Work item A: In the forum thread below, what language does OldAvatar identify the phrase as?
Work item B: Decide whether each statement agrees with the forum thread below, answering yes or no and quoting the words from the thread that settle it: (i) cherine is one of the moderators named for the forum; (ii) OldAvatar supplies the translation of the phrase; (iii) the person asking says a friend used the sentence as a personal message.

Source passage:

============

# Vreau sa te f**



## alisha_miss_world

hi
please help me with this sentence... actually a friend has put this sentence has his personal message and i am not understanding the meaning.....


----------



## Bienvenidos

*Hello!*

*     Welcome to the Other Languages forum. 
*May I ask which language this text is from? I'd also like to extend *this link* to you; here you will find some helpful guidelines that will ensure that you get the answer you want. By following these guidelines, we, the "answerers," will also be able to understand what it is that you're asking for.

    If you can, please specify the* original language*. If you're not sure, just let us know by saying, *"Unknown Language."* A moderator will edit the thread title for you and you can edit the actual body of your post. 

    The mods for the forum (Jana337, elroy, cherine, Flaminius) are listed to the bottom right of the main *Other Languages* page, the page that shows all of the current active threads (and all the other ones) of the forum.  
   Let me know if you need any help.

Bienvenid@, welcome y salâmâlakum


----------



## OldAvatar

It is Romanian. It is a swearing, very insulting unless you're very very close to that person. But even so, it is considered to be dirty language. I'm not sure if I'm allowed to give you the translation.

============

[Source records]

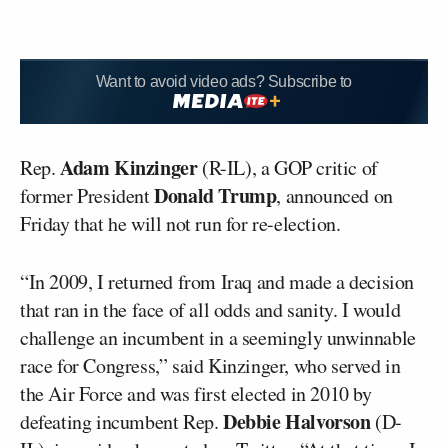
Want to avoid video ads? Subscribe to
Adam Kinzinger
Rep.
(R-IL), a GOP critic of
Donald Trump
former President
, announced on
Friday that he will not run for re-election.
“In 2009, I returned from Iraq and made a decision
that ran in the face of all odds and sanity. I would
challenge an incumbent in a seemingly unwinnable
race for Congress,” said Kinzinger, who served in
the Air Force and was first elected in 2010 by
Debbie Halvorson
defeating incumbent Rep.
(D-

============

Answer A: Romanian.

Answer B:
(i) Yes: "The mods for the forum (Jana337, elroy, cherine, Flaminius)"
(ii) No: "I'm not sure if I'm allowed to give you the translation."
(iii) Yes: "actually a friend has put this sentence has his personal message"